Saved data entries:
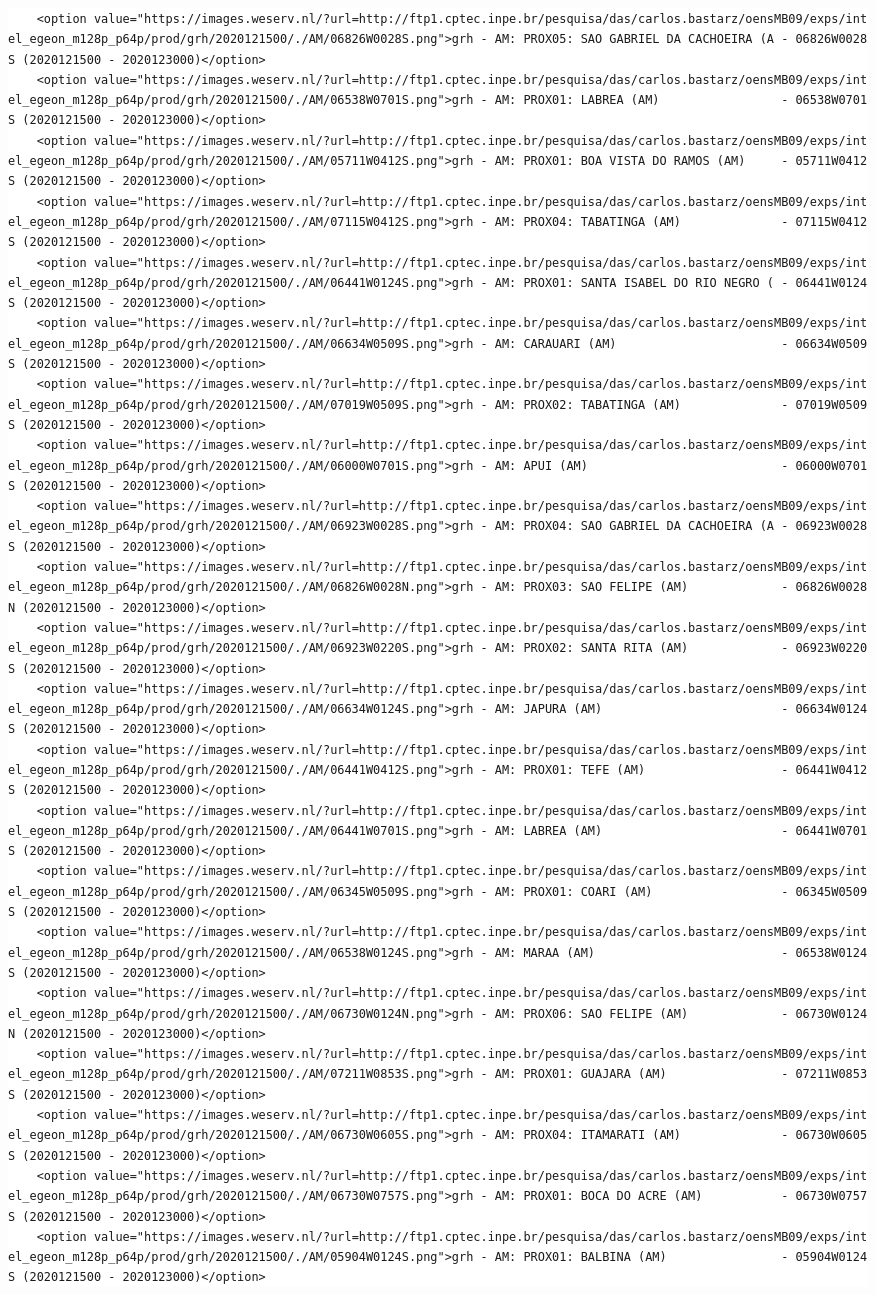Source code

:         <option value="https://images.weserv.nl/?url=http://ftp1.cptec.inpe.br/pesquisa/das/carlos.bastarz/oensMB09/exps/intel_egeon_m128p_p64p/prod/grh/2020121500/./AM/06826W0028S.png">grh - AM: PROX05: SAO GABRIEL DA CACHOEIRA (A - 06826W0028S (2020121500 - 2020123000)</option>
        <option value="https://images.weserv.nl/?url=http://ftp1.cptec.inpe.br/pesquisa/das/carlos.bastarz/oensMB09/exps/intel_egeon_m128p_p64p/prod/grh/2020121500/./AM/06538W0701S.png">grh - AM: PROX01: LABREA (AM)                 - 06538W0701S (2020121500 - 2020123000)</option>
        <option value="https://images.weserv.nl/?url=http://ftp1.cptec.inpe.br/pesquisa/das/carlos.bastarz/oensMB09/exps/intel_egeon_m128p_p64p/prod/grh/2020121500/./AM/05711W0412S.png">grh - AM: PROX01: BOA VISTA DO RAMOS (AM)     - 05711W0412S (2020121500 - 2020123000)</option>
        <option value="https://images.weserv.nl/?url=http://ftp1.cptec.inpe.br/pesquisa/das/carlos.bastarz/oensMB09/exps/intel_egeon_m128p_p64p/prod/grh/2020121500/./AM/07115W0412S.png">grh - AM: PROX04: TABATINGA (AM)              - 07115W0412S (2020121500 - 2020123000)</option>
        <option value="https://images.weserv.nl/?url=http://ftp1.cptec.inpe.br/pesquisa/das/carlos.bastarz/oensMB09/exps/intel_egeon_m128p_p64p/prod/grh/2020121500/./AM/06441W0124S.png">grh - AM: PROX01: SANTA ISABEL DO RIO NEGRO ( - 06441W0124S (2020121500 - 2020123000)</option>
        <option value="https://images.weserv.nl/?url=http://ftp1.cptec.inpe.br/pesquisa/das/carlos.bastarz/oensMB09/exps/intel_egeon_m128p_p64p/prod/grh/2020121500/./AM/06634W0509S.png">grh - AM: CARAUARI (AM)                       - 06634W0509S (2020121500 - 2020123000)</option>
        <option value="https://images.weserv.nl/?url=http://ftp1.cptec.inpe.br/pesquisa/das/carlos.bastarz/oensMB09/exps/intel_egeon_m128p_p64p/prod/grh/2020121500/./AM/07019W0509S.png">grh - AM: PROX02: TABATINGA (AM)              - 07019W0509S (2020121500 - 2020123000)</option>
        <option value="https://images.weserv.nl/?url=http://ftp1.cptec.inpe.br/pesquisa/das/carlos.bastarz/oensMB09/exps/intel_egeon_m128p_p64p/prod/grh/2020121500/./AM/06000W0701S.png">grh - AM: APUI (AM)                           - 06000W0701S (2020121500 - 2020123000)</option>
        <option value="https://images.weserv.nl/?url=http://ftp1.cptec.inpe.br/pesquisa/das/carlos.bastarz/oensMB09/exps/intel_egeon_m128p_p64p/prod/grh/2020121500/./AM/06923W0028S.png">grh - AM: PROX04: SAO GABRIEL DA CACHOEIRA (A - 06923W0028S (2020121500 - 2020123000)</option>
        <option value="https://images.weserv.nl/?url=http://ftp1.cptec.inpe.br/pesquisa/das/carlos.bastarz/oensMB09/exps/intel_egeon_m128p_p64p/prod/grh/2020121500/./AM/06826W0028N.png">grh - AM: PROX03: SAO FELIPE (AM)             - 06826W0028N (2020121500 - 2020123000)</option>
        <option value="https://images.weserv.nl/?url=http://ftp1.cptec.inpe.br/pesquisa/das/carlos.bastarz/oensMB09/exps/intel_egeon_m128p_p64p/prod/grh/2020121500/./AM/06923W0220S.png">grh - AM: PROX02: SANTA RITA (AM)             - 06923W0220S (2020121500 - 2020123000)</option>
        <option value="https://images.weserv.nl/?url=http://ftp1.cptec.inpe.br/pesquisa/das/carlos.bastarz/oensMB09/exps/intel_egeon_m128p_p64p/prod/grh/2020121500/./AM/06634W0124S.png">grh - AM: JAPURA (AM)                         - 06634W0124S (2020121500 - 2020123000)</option>
        <option value="https://images.weserv.nl/?url=http://ftp1.cptec.inpe.br/pesquisa/das/carlos.bastarz/oensMB09/exps/intel_egeon_m128p_p64p/prod/grh/2020121500/./AM/06441W0412S.png">grh - AM: PROX01: TEFE (AM)                   - 06441W0412S (2020121500 - 2020123000)</option>
        <option value="https://images.weserv.nl/?url=http://ftp1.cptec.inpe.br/pesquisa/das/carlos.bastarz/oensMB09/exps/intel_egeon_m128p_p64p/prod/grh/2020121500/./AM/06441W0701S.png">grh - AM: LABREA (AM)                         - 06441W0701S (2020121500 - 2020123000)</option>
        <option value="https://images.weserv.nl/?url=http://ftp1.cptec.inpe.br/pesquisa/das/carlos.bastarz/oensMB09/exps/intel_egeon_m128p_p64p/prod/grh/2020121500/./AM/06345W0509S.png">grh - AM: PROX01: COARI (AM)                  - 06345W0509S (2020121500 - 2020123000)</option>
        <option value="https://images.weserv.nl/?url=http://ftp1.cptec.inpe.br/pesquisa/das/carlos.bastarz/oensMB09/exps/intel_egeon_m128p_p64p/prod/grh/2020121500/./AM/06538W0124S.png">grh - AM: MARAA (AM)                          - 06538W0124S (2020121500 - 2020123000)</option>
        <option value="https://images.weserv.nl/?url=http://ftp1.cptec.inpe.br/pesquisa/das/carlos.bastarz/oensMB09/exps/intel_egeon_m128p_p64p/prod/grh/2020121500/./AM/06730W0124N.png">grh - AM: PROX06: SAO FELIPE (AM)             - 06730W0124N (2020121500 - 2020123000)</option>
        <option value="https://images.weserv.nl/?url=http://ftp1.cptec.inpe.br/pesquisa/das/carlos.bastarz/oensMB09/exps/intel_egeon_m128p_p64p/prod/grh/2020121500/./AM/07211W0853S.png">grh - AM: PROX01: GUAJARA (AM)                - 07211W0853S (2020121500 - 2020123000)</option>
        <option value="https://images.weserv.nl/?url=http://ftp1.cptec.inpe.br/pesquisa/das/carlos.bastarz/oensMB09/exps/intel_egeon_m128p_p64p/prod/grh/2020121500/./AM/06730W0605S.png">grh - AM: PROX04: ITAMARATI (AM)              - 06730W0605S (2020121500 - 2020123000)</option>
        <option value="https://images.weserv.nl/?url=http://ftp1.cptec.inpe.br/pesquisa/das/carlos.bastarz/oensMB09/exps/intel_egeon_m128p_p64p/prod/grh/2020121500/./AM/06730W0757S.png">grh - AM: PROX01: BOCA DO ACRE (AM)           - 06730W0757S (2020121500 - 2020123000)</option>
        <option value="https://images.weserv.nl/?url=http://ftp1.cptec.inpe.br/pesquisa/das/carlos.bastarz/oensMB09/exps/intel_egeon_m128p_p64p/prod/grh/2020121500/./AM/05904W0124S.png">grh - AM: PROX01: BALBINA (AM)                - 05904W0124S (2020121500 - 2020123000)</option>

=== Task ===
Reproduce the text of every row above, character for character, and omit the pictures.

=== Worked solution ===
Source code

:         <option value="https://images.weserv.nl/?url=http://ftp1.cptec.inpe.br/pesquisa/das/carlos.bastarz/oensMB09/exps/intel_egeon_m128p_p64p/prod/grh/2020121500/./AM/06826W0028S.png">grh - AM: PROX05: SAO GABRIEL DA CACHOEIRA (A - 06826W0028S (2020121500 - 2020123000)</option>
        <option value="https://images.weserv.nl/?url=http://ftp1.cptec.inpe.br/pesquisa/das/carlos.bastarz/oensMB09/exps/intel_egeon_m128p_p64p/prod/grh/2020121500/./AM/06538W0701S.png">grh - AM: PROX01: LABREA (AM)                 - 06538W0701S (2020121500 - 2020123000)</option>
        <option value="https://images.weserv.nl/?url=http://ftp1.cptec.inpe.br/pesquisa/das/carlos.bastarz/oensMB09/exps/intel_egeon_m128p_p64p/prod/grh/2020121500/./AM/05711W0412S.png">grh - AM: PROX01: BOA VISTA DO RAMOS (AM)     - 05711W0412S (2020121500 - 2020123000)</option>
        <option value="https://images.weserv.nl/?url=http://ftp1.cptec.inpe.br/pesquisa/das/carlos.bastarz/oensMB09/exps/intel_egeon_m128p_p64p/prod/grh/2020121500/./AM/07115W0412S.png">grh - AM: PROX04: TABATINGA (AM)              - 07115W0412S (2020121500 - 2020123000)</option>
        <option value="https://images.weserv.nl/?url=http://ftp1.cptec.inpe.br/pesquisa/das/carlos.bastarz/oensMB09/exps/intel_egeon_m128p_p64p/prod/grh/2020121500/./AM/06441W0124S.png">grh - AM: PROX01: SANTA ISABEL DO RIO NEGRO ( - 06441W0124S (2020121500 - 2020123000)</option>
        <option value="https://images.weserv.nl/?url=http://ftp1.cptec.inpe.br/pesquisa/das/carlos.bastarz/oensMB09/exps/intel_egeon_m128p_p64p/prod/grh/2020121500/./AM/06634W0509S.png">grh - AM: CARAUARI (AM)                       - 06634W0509S (2020121500 - 2020123000)</option>
        <option value="https://images.weserv.nl/?url=http://ftp1.cptec.inpe.br/pesquisa/das/carlos.bastarz/oensMB09/exps/intel_egeon_m128p_p64p/prod/grh/2020121500/./AM/07019W0509S.png">grh - AM: PROX02: TABATINGA (AM)              - 07019W0509S (2020121500 - 2020123000)</option>
        <option value="https://images.weserv.nl/?url=http://ftp1.cptec.inpe.br/pesquisa/das/carlos.bastarz/oensMB09/exps/intel_egeon_m128p_p64p/prod/grh/2020121500/./AM/06000W0701S.png">grh - AM: APUI (AM)                           - 06000W0701S (2020121500 - 2020123000)</option>
        <option value="https://images.weserv.nl/?url=http://ftp1.cptec.inpe.br/pesquisa/das/carlos.bastarz/oensMB09/exps/intel_egeon_m128p_p64p/prod/grh/2020121500/./AM/06923W0028S.png">grh - AM: PROX04: SAO GABRIEL DA CACHOEIRA (A - 06923W0028S (2020121500 - 2020123000)</option>
        <option value="https://images.weserv.nl/?url=http://ftp1.cptec.inpe.br/pesquisa/das/carlos.bastarz/oensMB09/exps/intel_egeon_m128p_p64p/prod/grh/2020121500/./AM/06826W0028N.png">grh - AM: PROX03: SAO FELIPE (AM)             - 06826W0028N (2020121500 - 2020123000)</option>
        <option value="https://images.weserv.nl/?url=http://ftp1.cptec.inpe.br/pesquisa/das/carlos.bastarz/oensMB09/exps/intel_egeon_m128p_p64p/prod/grh/2020121500/./AM/06923W0220S.png">grh - AM: PROX02: SANTA RITA (AM)             - 06923W0220S (2020121500 - 2020123000)</option>
        <option value="https://images.weserv.nl/?url=http://ftp1.cptec.inpe.br/pesquisa/das/carlos.bastarz/oensMB09/exps/intel_egeon_m128p_p64p/prod/grh/2020121500/./AM/06634W0124S.png">grh - AM: JAPURA (AM)                         - 06634W0124S (2020121500 - 2020123000)</option>
        <option value="https://images.weserv.nl/?url=http://ftp1.cptec.inpe.br/pesquisa/das/carlos.bastarz/oensMB09/exps/intel_egeon_m128p_p64p/prod/grh/2020121500/./AM/06441W0412S.png">grh - AM: PROX01: TEFE (AM)                   - 06441W0412S (2020121500 - 2020123000)</option>
        <option value="https://images.weserv.nl/?url=http://ftp1.cptec.inpe.br/pesquisa/das/carlos.bastarz/oensMB09/exps/intel_egeon_m128p_p64p/prod/grh/2020121500/./AM/06441W0701S.png">grh - AM: LABREA (AM)                         - 06441W0701S (2020121500 - 2020123000)</option>
        <option value="https://images.weserv.nl/?url=http://ftp1.cptec.inpe.br/pesquisa/das/carlos.bastarz/oensMB09/exps/intel_egeon_m128p_p64p/prod/grh/2020121500/./AM/06345W0509S.png">grh - AM: PROX01: COARI (AM)                  - 06345W0509S (2020121500 - 2020123000)</option>
        <option value="https://images.weserv.nl/?url=http://ftp1.cptec.inpe.br/pesquisa/das/carlos.bastarz/oensMB09/exps/intel_egeon_m128p_p64p/prod/grh/2020121500/./AM/06538W0124S.png">grh - AM: MARAA (AM)                          - 06538W0124S (2020121500 - 2020123000)</option>
        <option value="https://images.weserv.nl/?url=http://ftp1.cptec.inpe.br/pesquisa/das/carlos.bastarz/oensMB09/exps/intel_egeon_m128p_p64p/prod/grh/2020121500/./AM/06730W0124N.png">grh - AM: PROX06: SAO FELIPE (AM)             - 06730W0124N (2020121500 - 2020123000)</option>
        <option value="https://images.weserv.nl/?url=http://ftp1.cptec.inpe.br/pesquisa/das/carlos.bastarz/oensMB09/exps/intel_egeon_m128p_p64p/prod/grh/2020121500/./AM/07211W0853S.png">grh - AM: PROX01: GUAJARA (AM)                - 07211W0853S (2020121500 - 2020123000)</option>
        <option value="https://images.weserv.nl/?url=http://ftp1.cptec.inpe.br/pesquisa/das/carlos.bastarz/oensMB09/exps/intel_egeon_m128p_p64p/prod/grh/2020121500/./AM/06730W0605S.png">grh - AM: PROX04: ITAMARATI (AM)              - 06730W0605S (2020121500 - 2020123000)</option>
        <option value="https://images.weserv.nl/?url=http://ftp1.cptec.inpe.br/pesquisa/das/carlos.bastarz/oensMB09/exps/intel_egeon_m128p_p64p/prod/grh/2020121500/./AM/06730W0757S.png">grh - AM: PROX01: BOCA DO ACRE (AM)           - 06730W0757S (2020121500 - 2020123000)</option>
        <option value="https://images.weserv.nl/?url=http://ftp1.cptec.inpe.br/pesquisa/das/carlos.bastarz/oensMB09/exps/intel_egeon_m128p_p64p/prod/grh/2020121500/./AM/05904W0124S.png">grh - AM: PROX01: BALBINA (AM)                - 05904W0124S (2020121500 - 2020123000)</option>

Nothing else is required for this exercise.